Wikipedia:Request a query
This is a page for requesting one-off database queries for certain criteria. Users who are interested and able to perform SQL queries on the projects can provide results from the Quarry website.
You may also be interested in the following:
- If you are interested in writing SQL queries or helping out here, visit our tips page.
- If you need to obtain a list of pages that meet certain criteria, consider using PetScan (user manual) or the default search. PetScan can generate lists of articles in subcategories, articles which transclude some template, etc.
- If you need to make changes to a number of articles based on a particular query, you can post to the bot requests page, depending on how many changes are needed.

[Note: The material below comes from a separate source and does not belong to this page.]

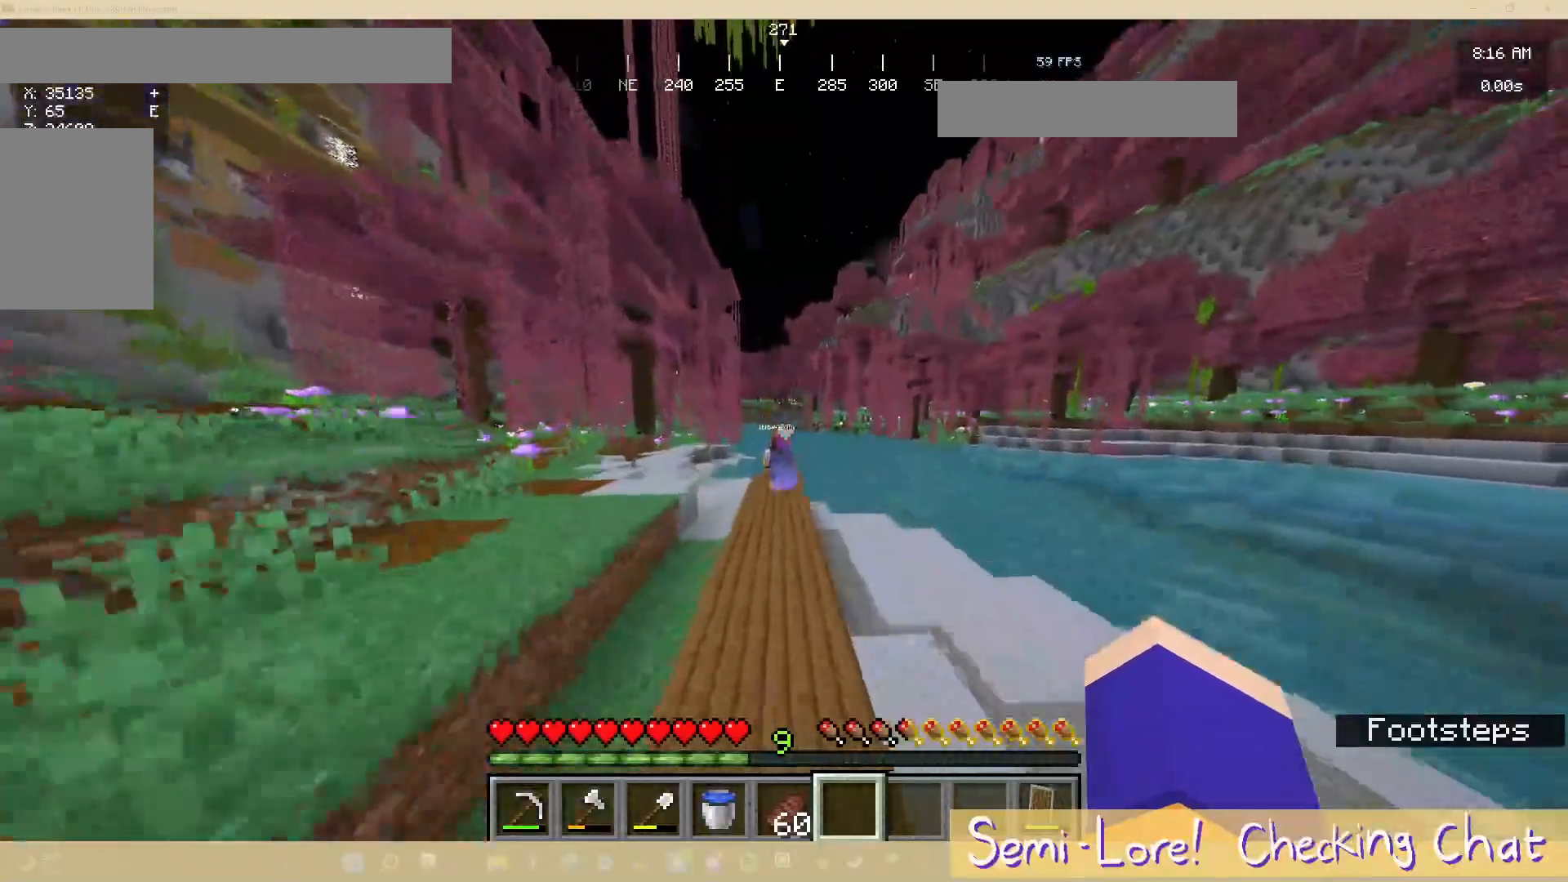
{"keys": ["a", "w"], "mouse": [], "events": [[300, "a", "down"]]}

- For long-term review and checking, database reports are available.
The database replicas do not have access to page content, so requests which require checking wikitext cannot be answered with database queries. In particular, there is no way to query for template parameters or anything related to references. However, someone may be able to assist by querying in another way (for example, checking for external links rather than references) or suggest an alternative tool.
Blocks w/ "copyright" in block log
[edit]Is it possible to generate a query for blocks / recent (most recent 100?) blocks that mention the word "copyright" in the block log?
(In case it's relevant, I would like to see any copyright blocks that don't get reported at the noticeboards for cleanup purposes and do the fancy thing some people do and put it in {{Database report}}... so like if somebody wants to say why that's an awful idea please feel free.) GreenLipstickLesbian💌🧸 10:20, 28 November 2025 (UTC)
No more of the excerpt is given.